顧言深看著她。陽光照在她臉上,睫毛在臉頰上投下細小的陰影。她的眼睛很亮,但裏麵有一種他從未見過的迷茫和恐懼。
“如果是真的,”他輕聲說,“你想怎麽辦?”
“我不知道。”林微微搖頭,“但如果……如果沈星河真的是被王振華害死的,那我母親當年的舉報,就不隻是為了學校,也是為了……”
她沒說完,但顧言深明白了。
為了報仇。
為了給愛人的死,討一個公道。
“微微。”他握住她的肩膀,讓她看著自己,“不管你是誰的女兒,不管你父親是誰,你都是你。這一點,永遠不會變。”

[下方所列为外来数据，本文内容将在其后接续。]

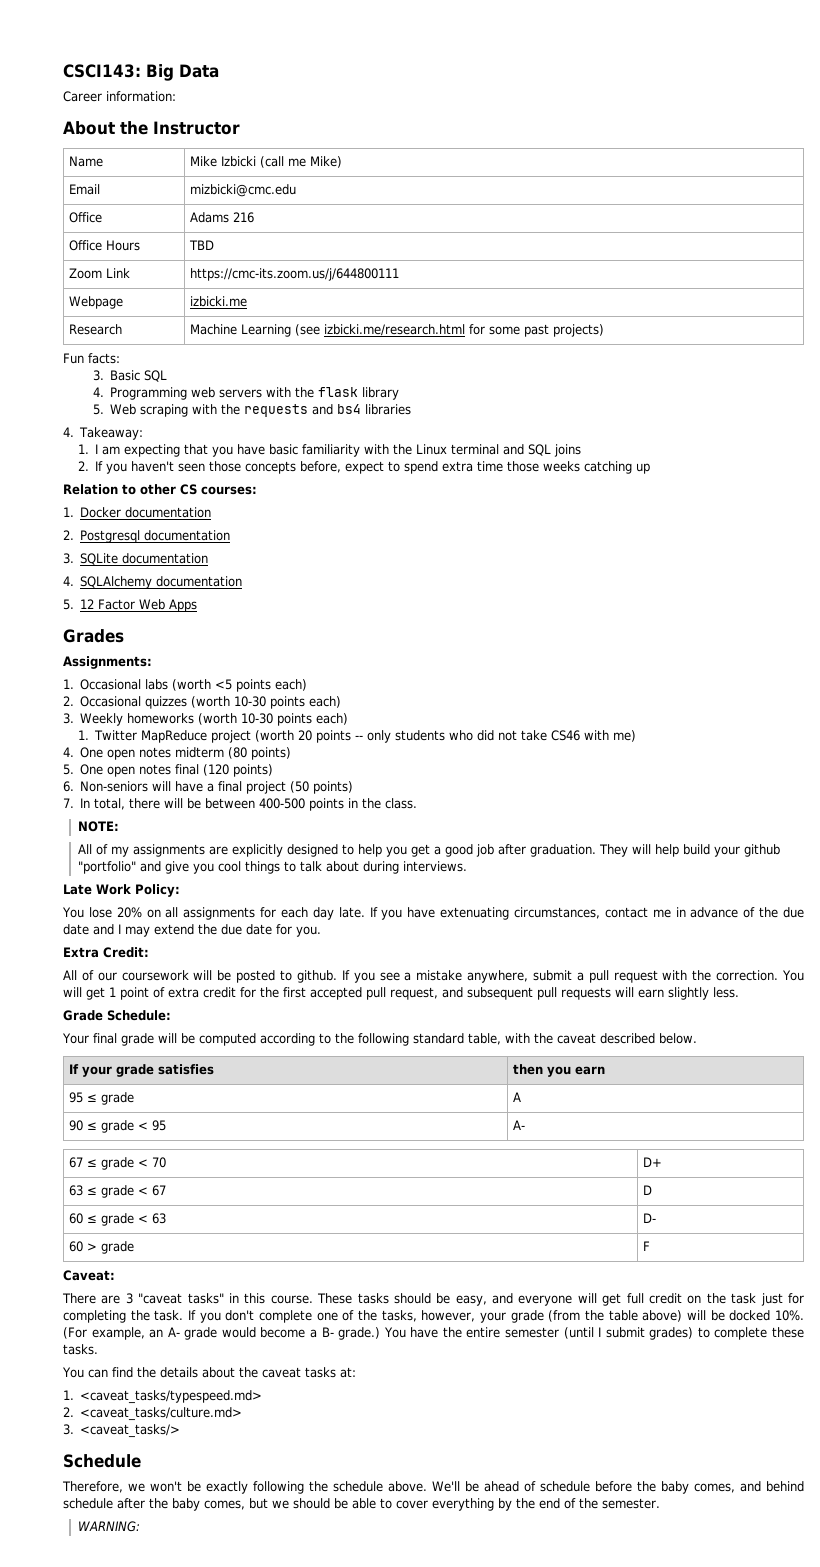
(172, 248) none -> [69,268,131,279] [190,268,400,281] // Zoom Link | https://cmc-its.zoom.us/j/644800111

林微微的眼淚湧了上來。她用力眨眼,想把淚水逼回去,但它們還是不爭氣地滑落。
“謝謝。”她說。
就在這時,陳正走過來。
“顧言深,林微微,”他說,“有件事需要告訴你們。”
他的表情很嚴肅。
“剛才抓捕王哲時,他交代了一些事。關於六年前,你母親的死。”
顧言深的心髒停了一拍。
“他說了什麽?”
“他說,你母親當年不是病死的。”陳正緩緩說,“是有人……在她治療期間,動了手腳。”
陽光突然變得刺眼。顧言深呼吸一滯。
“誰?”
“他沒說。隻說……和林振東有關。”
林微微的臉色瞬間慘白。
“不可能……”
“我們現在還沒有證據。”陳正說,“但已經立案調查。你們……要做好心理準備。”
顧言深扶住林微微。她的手在發抖,冰涼得像冬天的石頭。
“我要回家。”她低聲說,“我要去問他。”
“現在不行。”陳正搖頭,“林振東已經被控製配合調查了。在調查結果出來之前,你不能見他。”
“那我……”
“你可以先跟我回北城。”顧言深說,“我父親那邊可以安排。”
林微微看著他,很久,點了點頭。
陳正歎了口氣:“去做筆錄吧。然後……好好休息。接下來的日子,不會輕鬆。”
他轉身離開。
顧言深和林微微站在原地。陽光把他們的影子拉得很長,在滿是碎石的地麵上交疊。
遠處,警車陸續離開。廢棄的工廠重新陷入寂靜,像什麽都沒發生過。
但有些事,已經發生了。
有些秘密,已經揭開了一角。
有些光,已經照了進來。
顧言深低頭看著林微微。她的眼淚已經幹了,但眼睛還是紅的。
“你怕嗎?”他問。
“怕。”她誠實地說,“但好像……也沒那麽怕了。”
“為什麽?”
“因為有人在。”林微微抬起頭,看著他,“你不是一個人,我也不是一個人。我們……都不是一個人。”
顧言深笑了。很輕的一個笑容,但很真實。
他牽起她的手。
“走吧。”他說,“去做筆錄。然後……我們回家。”
回家。
這兩個字,突然有了不一樣的分量。
他們朝警車走去。陽光在身後,把他們的影子拉得更長,像兩條並行的線,一直延伸到遠方。
而在他們看不見的地方,網路的輿論正在發酵,媒體的報道正在醞釀,調查的程式正在啟動。
一場更大的風暴,正在路上。
但此刻,他們隻想握著彼此的手,走過這一段黑暗。
走向那個約定好的、微光閃爍的未來。